Sony is working on its first 100MP camera sensor, an area it is focusing heavily on as it wards off increased competition from Samsung.
This will mark Sony’s first camera sensor over 100 megapixels, and will be targeted at premium mid-range smartphones.
According to Chinese tipster Digital Chat Station, the sensor will be a part of Sony’s IMX8 series.
Numerous Samsung smartphones already sport a 108MP ISCOELL sensor, and Samsung is already working on a 200MP ISOCELL HP3 sensor, so Sony’s newest sensor might be defunct before it arrives.
“We’re conducting R&D feeling an intense threat”, Terushi Shimizu, the President and CEO of Sony Semiconductor Solutions, said to reporters late last week.
Sony has suffered a fall in sensor market share since sanctions saw it lose lucrative client Huawei.

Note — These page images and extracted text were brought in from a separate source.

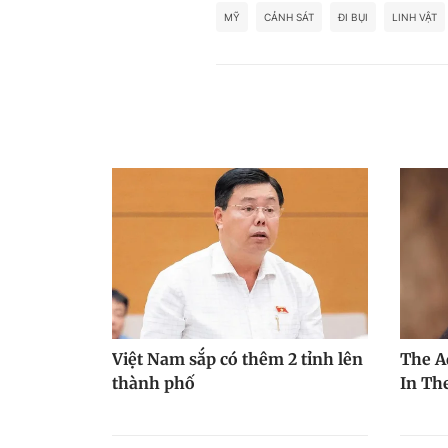
MỸ
CẢNH SÁT
ĐI BỤI
LINH VẬT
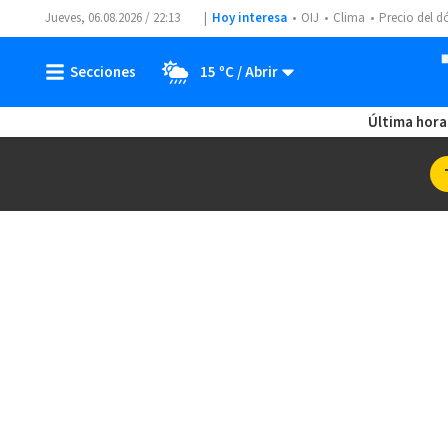
Jueves, 06.08.2026 / 22:13
Hoy interesa
OIJ
Clima
Precio del d
15 ºC
Última hora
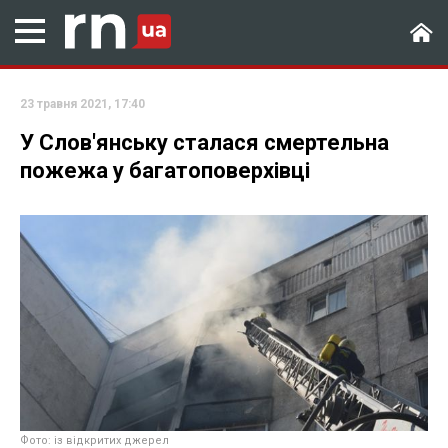
23 травня 2021, 17:40
У Слов'янську сталася смертельна
пожежа у багатоповерхівці
Фото: із відкритих джерел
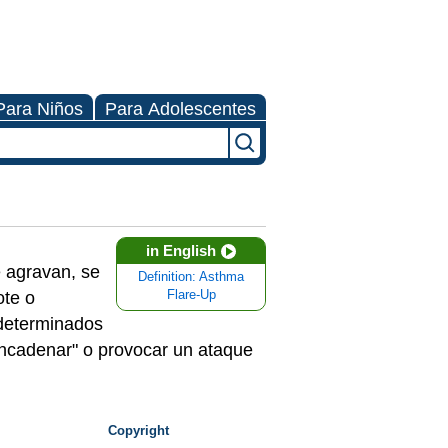
Para Niños
Para Adolescentes
in English
e agravan, se
Definition: Asthma
ote o
Flare-Up
 determinados
sencadenar" o provocar un ataque
Copyright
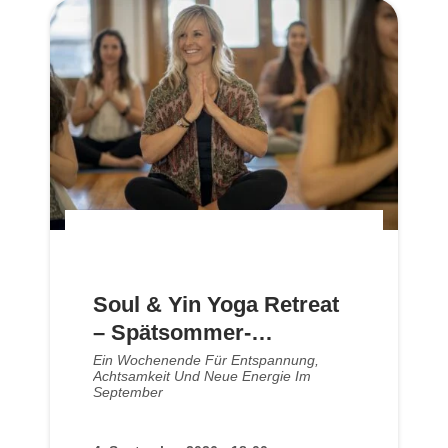
Soul & Yin Yoga Retreat
– Spätsommer-
Meditation im Kloster |
Ein Wochenende Für Entspannung,
Achtsamkeit Und Neue Energie Im
September 2026
September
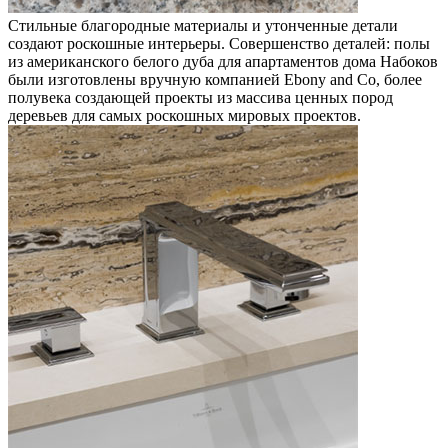
Стильные благородные материалы и утонченные детали
создают роскошные интерьеры. Совершенство деталей: полы
из американского белого дуба для апартаментов дома Набоков
были изготовлены вручную компанией Ebony and Co, более
полувека создающей проекты из массива ценных пород
деревьев для самых роскошных мировых проектов.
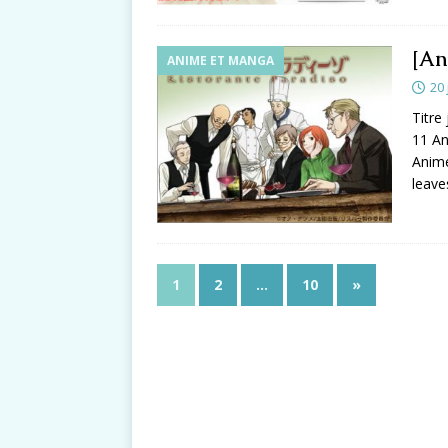
[An
ANIME ET MANGA
20 
Titr
11 An
Anime
leave
1
2
…
10
»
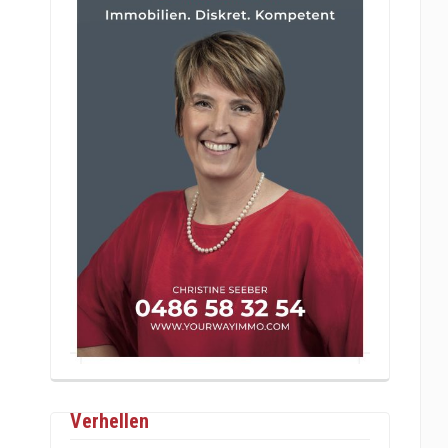
Verhellen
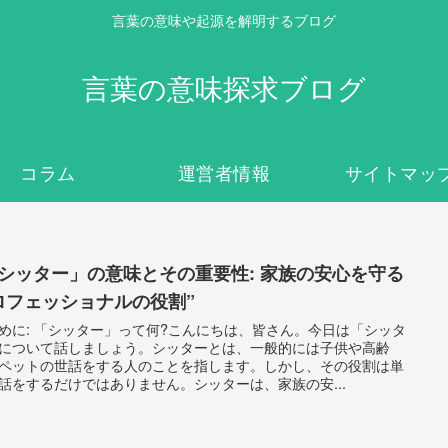
言葉の意味や起源を解明するブログ
言葉の意味探求ブログ
コラム
運営者情報
サイトマッ
「シッター」の意味とその重要性: 家族の安心を守る
ロフェッショナルの役割”
めに: 「シッター」って何?こんにちは、皆さん。今日は「シッタ
について話しましょう。シッターとは、一般的には子供や高齢
ペットの世話をする人のことを指します。しかし、その役割は単
話をするだけではありません。シッターは、家族の安...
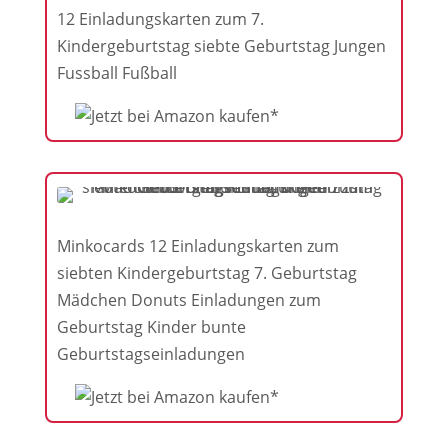
12 Einladungskarten zum 7.
Kindergeburtstag siebte Geburtstag Jungen
Fussball Fußball
Minkocards 12 Einladungskarten zum
siebten Kindergeburtstag 7. Geburtstag
Mädchen Donuts Einladungen zum
Geburtstag Kinder bunte
Geburtstagseinladungen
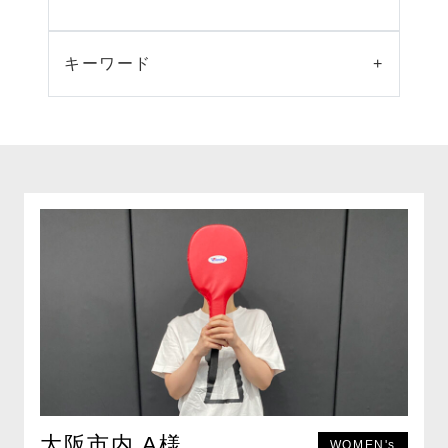
キーワード
+
大阪市内 A様
WOMEN's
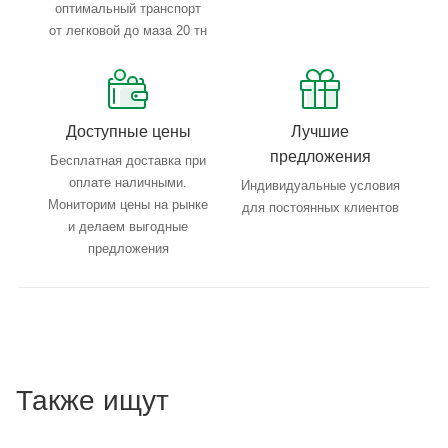
оптимальный транспорт
от легковой до маза 20 тн
Доступные цены
Лучшие
предложения
Бесплатная доставка при
оплате наличными.
Индивидуальные условия
Мониторим цены на рынке
для постоянных клиентов
и делаем выгодные
предложения
Также ищут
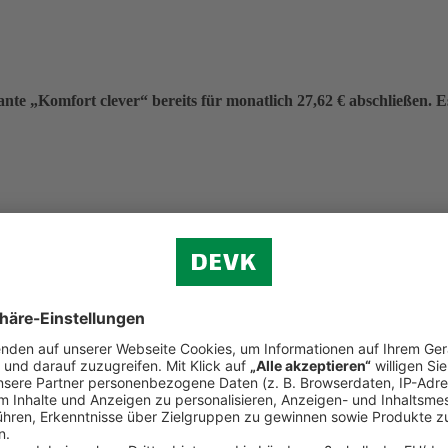
nte „Komfort clever“ bereits für monatlich 27,62 € abschließen. Es 
eitrag von 331,40 €.
f (ohne Verkehr)
n.
d Reiserecht
tständigen Bereich (Premium-Schutz)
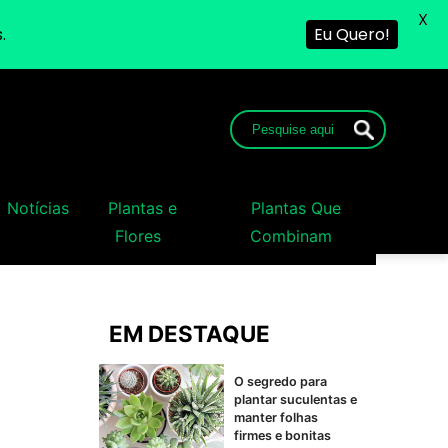
X
.
Eu Quero!
Notícias
Plantas e
Plantas Que
Flores
Combinam
EM DESTAQUE
O segredo para
plantar suculentas e
manter folhas
firmes e bonitas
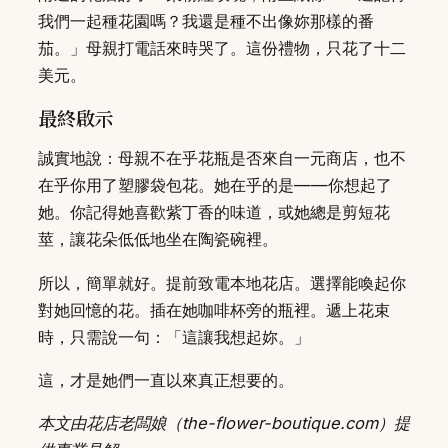
我們一起種花園嗎？我還是種不出像妳那樣的番
茄。」母親打電話來時哭了。這份禮物，只花了十二
美元。
最終啟示
誠實地說：母親不在乎花瓶是否來自一元商店，也不
在乎你用了塑膠袋包花。她在乎的是——你想起了
她。你記得她喜歡紫丁香的味道，或她總是剪短花
莖，讓花朵低低地坐在陶瓷碗裡。
所以，簡單就好。提前致電本地花店。選擇能喚起你
對她回憶的花。插在她咖啡杯旁的瓶裡。遞上花束
時，只需說一句：「這讓我想起妳。」
這，才是她們一直以來真正想要的。
本文由花店老闆娘（the-flower-boutique.com）提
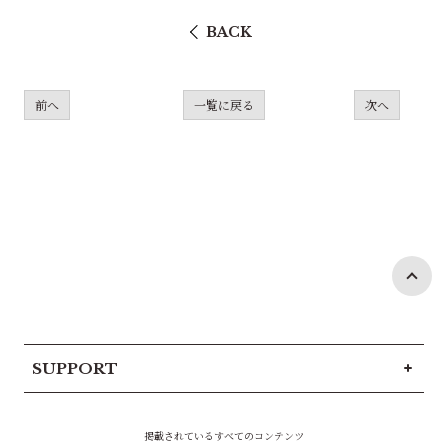
BACK
前へ
一覧に戻る
次へ
SUPPORT
掲載されているすべてのコンテンツ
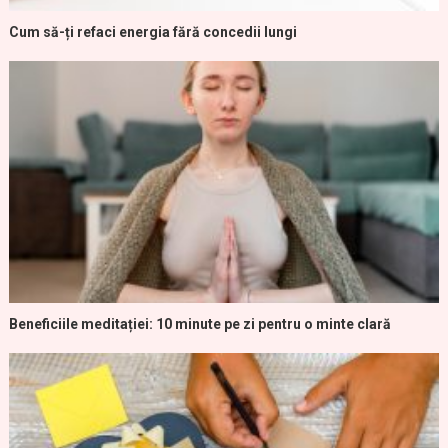
Cum să-ți refaci energia fără concedii lungi
Beneficiile meditației: 10 minute pe zi pentru o minte clară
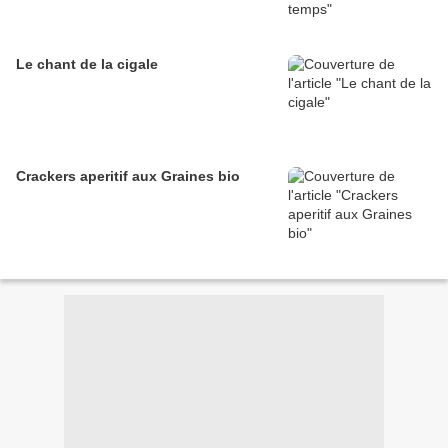
Le chant de la cigale
Crackers aperitif aux Graines bio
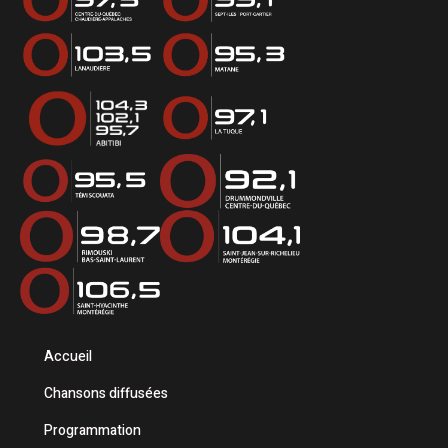
Accueil
Chansons diffusées
Programmation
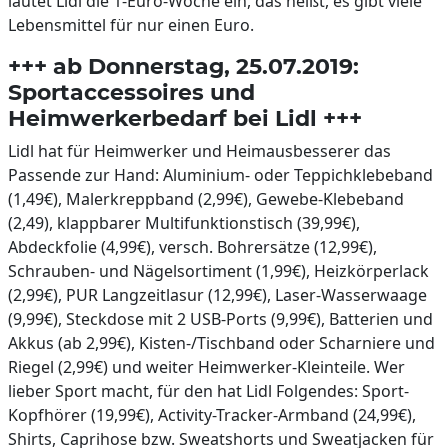
läutet Lidl die 1-Euro-Woche ein, das heißt, es gibt viele
Lebensmittel für nur einen Euro.
+++ ab Donnerstag, 25.07.2019:
Sportaccessoires und
Heimwerkerbedarf bei Lidl +++
Lidl hat für Heimwerker und Heimausbesserer das
Passende zur Hand: Aluminium- oder Teppichklebeband
(1,49€), Malerkreppband (2,99€), Gewebe-Klebeband
(2,49), klappbarer Multifunktionstisch (39,99€),
Abdeckfolie (4,99€), versch. Bohrersätze (12,99€),
Schrauben- und Nägelsortiment (1,99€), Heizkörperlack
(2,99€), PUR Langzeitlasur (12,99€), Laser-Wasserwaage
(9,99€), Steckdose mit 2 USB-Ports (9,99€), Batterien und
Akkus (ab 2,99€), Kisten-/Tischband oder Scharniere und
Riegel (2,99€) und weiter Heimwerker-Kleinteile. Wer
lieber Sport macht, für den hat Lidl Folgendes: Sport-
Kopfhörer (19,99€), Activity-Tracker-Armband (24,99€),
Shirts, Caprihose bzw. Sweatshorts und Sweatjacken für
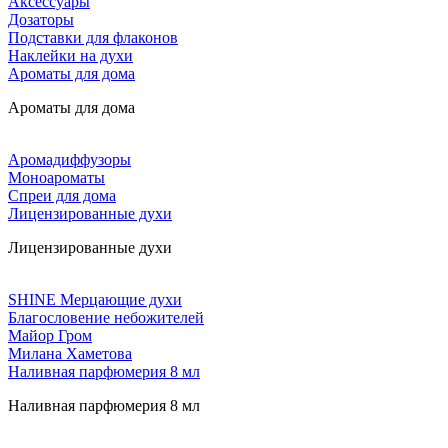
Аксессуары
Дозаторы
Подставки для флаконов
Наклейки на духи
Ароматы для дома
Ароматы для дома
Аромадиффузоры
Моноароматы
Спреи для дома
Лицензированные духи
Лицензированные духи
SHINE Мерцающие духи
Благословение небожителей
Майор Гром
Милана Хаметова
Наливная парфюмерия 8 мл
Наливная парфюмерия 8 мл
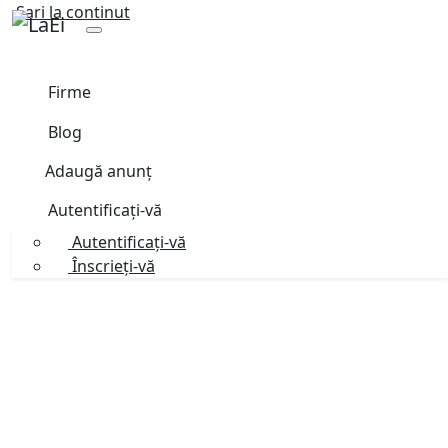
Sari la continut
Firme
Blog
Adaugă anunț
Autentificați-vă
Autentificați-vă
Înscrieți-vă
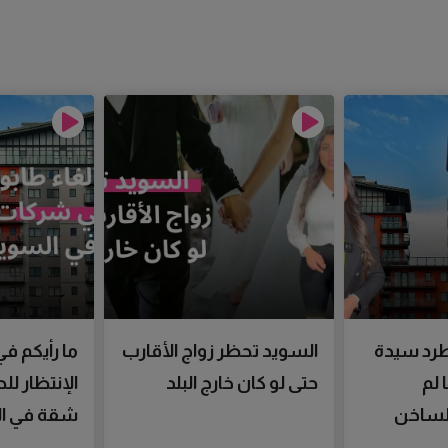
رد سيدة
السويد تحظر زواج الأقارب
ما رأيكم في
 لم
حتى لو كان خارج البلد
الإنتظار ل
الساخن
شقة في ال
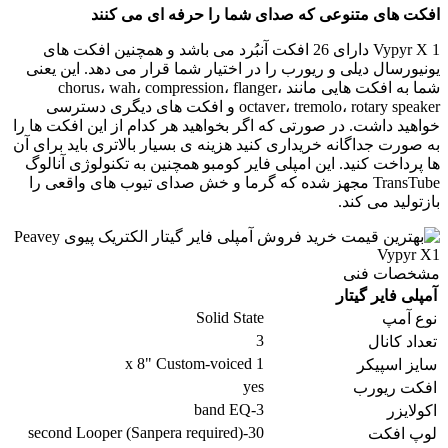
افکت های متنوعی که صدای شما را حرفه ای می کنند
Vypyr X 1 دارای 26 افکت آنبُرد می باشد و همچنین افکت های
یونیورسال دیلی و ریورب را در اختیار شما قرار می دهد. این یعنی
شما به افکت هایی مانند chorus، wah، compression، flanger،
octaver، tremolo، rotary speaker و افکت های دیگری دسترسی
خواهید داشت. در صورتی که اگر بخواهید هر کدام از این افکت ها را
به صورت جداگانه خریداری کنید هزینه ی بسیار بالاتری باید برای آن
ها پرداخت کنید. این امپلی فایر کومبو همچنین به تکنولوژی آنالوگ
TransTube مجهز شده که گرما و خش صدای تیوب های واقعی را
بازتولید می کند.
مشخصات فنی
آمپلی فایر گیتار
Solid State
نوع آمپ
3
تعداد کانال
1 x 8" Custom-voiced
سایز اسپیکر
yes
افکت ریورب
3-band EQ
اکولایزر
30-second Looper (Sanpera required)
لوپ افکت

Its global market has fallen from 53 per cent in FY19 to just 43 per cent in FY21.
Samsung, by comparison, now has 18.5 per cent in the market, which is likely to rise as the new iPhone 14 range, which features Samsung camera sensors, arrives.
Sony is targeting a market share of 60 per cent by 2025, by expanding its main image sensor plant in Nagasaki, and focusing the majority of its FY22 budget on semiconductors, with an increase of 35 per cent of spending in this area.
Shimizu gave a presentation earlier this month in which he revealed “we expect that still images from phones will exceed the image quality of single-lens reflex cameras within the next few years”.